Quel pays peut-il prétendre avoir une population à 100% éduquée ? Mais pourquoi est-ce dans le mien que l’on essaie de me persuader qu’être éduqué est une perte de temps ? Que maîtriser la langue française, c’est faire de « l’intéressant » et renier ses racines ? Que parler créole, c’est embrasser pleinement sa culture ? Que le cerveau humain a des limites à ce qu’il peut saisir ? Que s’exprimer parfaitement dans n’importe quelle langue est une anomalie ? Que gagner sa vie honnêtement et sans flatteries relève de l’exploit ? Que l’égocentrisme est haïtien? Qu’émigrer est un acte salutaire alors que rester est un acte déraisonné et illogique? Que … …? Que … … ? Bref, la liste est longue et chacun peut se charger de la compléter. Les interrogations se bousculent dans ma tête car il me faut comprendre ce qui se passe. Il me faut trouver des arguments solides, porteurs d’espoir, susceptibles de galvaniser le sentiment patriotique des jeunes générations pour lesquelles la Dessalinienne n’est qu’une chanson de plus dans leur répertoire. Je veux faire taire cette sensation d’impuissance et de tristesse qui m’a envahi lorsque je les ai entendu crier : « A bas ! Coup d’état ! » avec véhémence après le président de classe sorti des élections démocratiques de septembre et me rétorquer ensuite : « Madame, ce n’est pas de notre faute ; Nous sommes les produits de notre milieu. » Que répondre à cela sans avoir l’air coupable, sans se sentir personnellement visé ? Car, laissez-moi vous dire, je suis membre de cette génération qui a échoué d’une certaine manière. Ma génération et toutes celles qui l’ont précédée ont raté d’énormes occasions de mettre ce pays sur les rails du développement. Cette transition qui n’en finit pas a eu ses heures de gloire, ses moments de grand départ, de grandes décisions qui nous ont pourtant tous laissés déçus et profondément désabusés. Le pays est livré à lui-même, avec des capitaines tiraillés de part et d’autre, pris en otage par les intérêts mesquins des uns et des autres.

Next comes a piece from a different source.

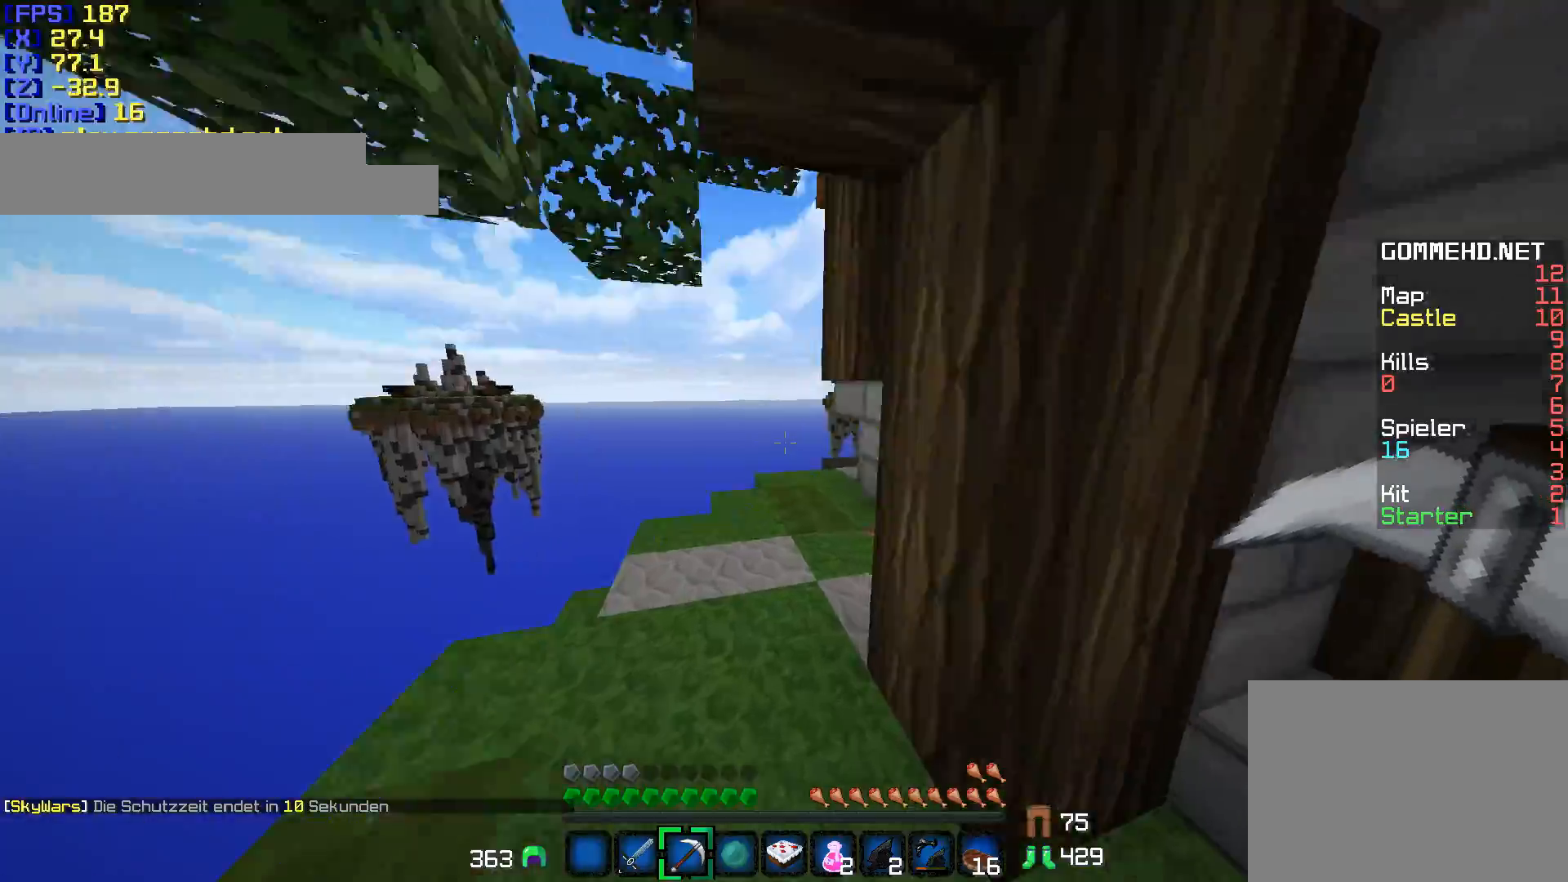
{"keys": ["a", "w"], "mouse": [], "events": [[333, "a", "down"]]}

Je suis fatiguée de rester silencieuse. Je ne veux pas me sentir coupable d’être une femme instruite, bien formée, aimant jouer avec les mots, désireuse de sauver une jeunesse qui se cherche encore des raisons d’être obligée de fréquenter les bancs de l’école lorsqu’actuellement, c’est le cadet des soucis de ceux et celles qui engagent et qui s’engagent pour diriger les destinées de cette nation.
Je dis : ASSEZ, car j’ai une génération à défendre, celle-là même devant qui je me tiens pour donner le pain de l’instruction, celle contre qui je me bats pour rester dans le droit chemin et ne pas privilégier la dérive.
Je pense que c’est un devoir citoyen d’arrêter de partager l’ignoble, mais plutôt de le dénoncer. Fermons nos micros à la bêtise et ouvrons-les pour ceux qui, chaque seconde, se battent pour que cette nation reste encore debout. Mon pays est beau, avec de belles personnes ; vendons ce qu’il a de positif et mettons la main à la pate pour colmater les brèches et refonder cette nation. L’Haïtien a sa fierté, en témoignent les efforts déployés par des parents responsables et avisés pour faire de leurs enfants des hommes et des femmes dignes. Partons en croisade contre cette publicité ; nous valons mieux que cela. Je vaux mieux que cela. Je veux qu’on arrête de s’étonner quand je voyage et que je dis que je suis haitienne. MONTRONS AU MONDE ENTIER QUE NOUS SOMMES AUSSI UNE NATION DE TETES BIEN FAITES.

Je suis femme, mère et enseignante ; donc triplement engagée.